The team juggled their dedicated ship time between research and logistical services, worked 24/7 and managed to complete 90% of the planned activities, these include, but are not limited to using high definition cameras and videos to monitor the benthic biodiversity communities and seabed habitats. Using sophisticated equipment called the CTD to determine the salt and heat content of the seawater as deep as 5000 metres and conducting ocean acidification studies by measuring acidity (pH, total alkalinity) of the seawater around our Marion Island MPA.

Moreover two moored instruments were recovered, serviced and re-deployed to collect year-long trends of current speed and direction, as well as heat and salt content which contributes to long-term monitoring data of the ecosystem around the Prince Edward Islands.

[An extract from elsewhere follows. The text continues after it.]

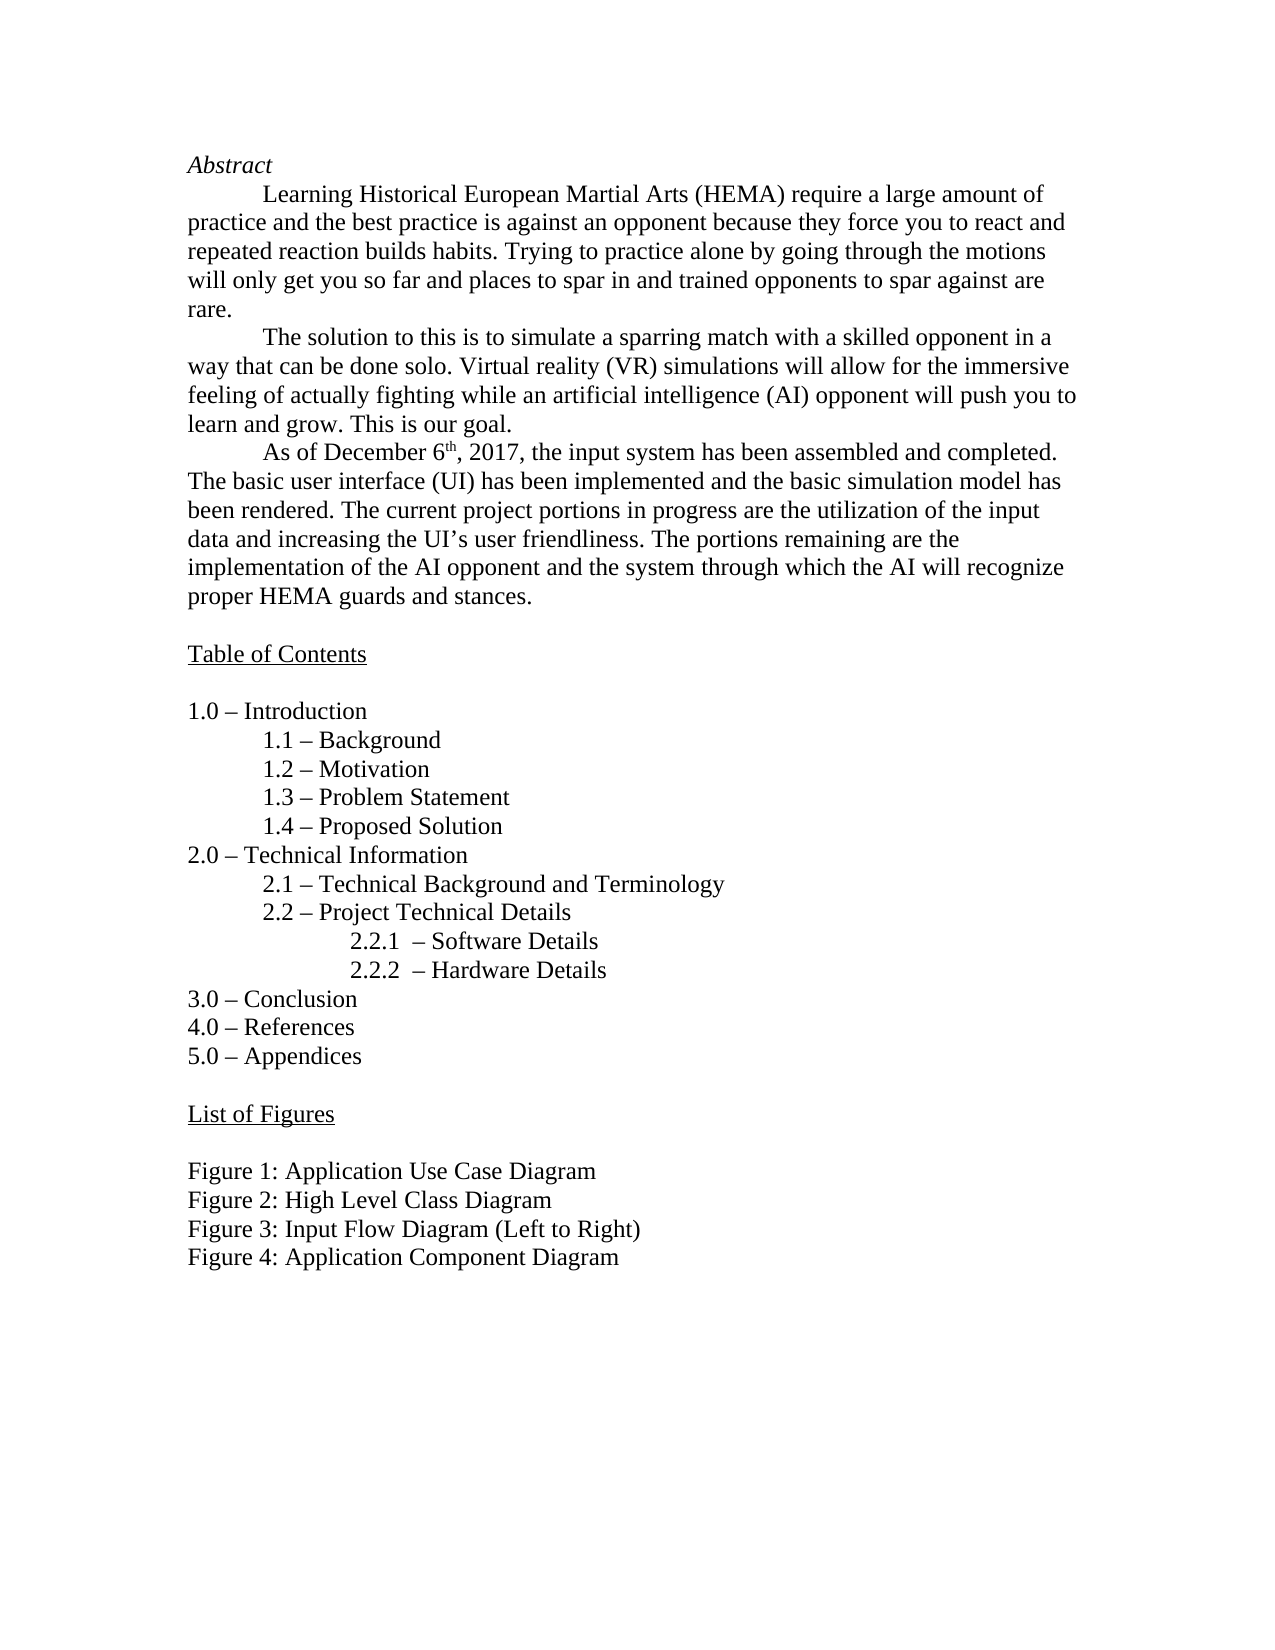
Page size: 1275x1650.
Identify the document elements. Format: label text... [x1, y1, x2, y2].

Data was also collected to monitor macro and micro plastics in an attempt to report on marine pollution, as well as collecting weather data using automated weather systems on board the ship and launching meteorological balloons to measure atmospheric conditions.

The preliminary results show that the ocean environment around Marion and Prince Edward Islands is still in a relatively pristine state. This was demonstrated by the seabed pictures showing a healthy ecosystem and no signs of bottom trawling usually caused by fishing.

The observed sea temperatures and water salinity were variable but expected as the environment is influenced by major Southern Ocean climate. Micro and macro plastics were present in the Southern Ocean and this was not unexpected, however the size of the plastic pieces found was surprising for the Southern ocean.

This is because the Southern Ocean is far from any land (mass), major sources of marine pollution are mainly land based and the streams and rivers carry it into the ocean. Therefore plastics which were expected to be found would be smaller and in less quantity, because smaller size plastics would indicate that they have been in the water the longest and have been broken down.

The plastics quantity and size relatively increased on the approach towards the South African coast. On the base there were also numerous island-based scientific research programmes, which include, marine mammals, botany, geomorphology and space weather, under the island-based Chief Scientist, Professor Nico de Bruyn from the University of Pretoria.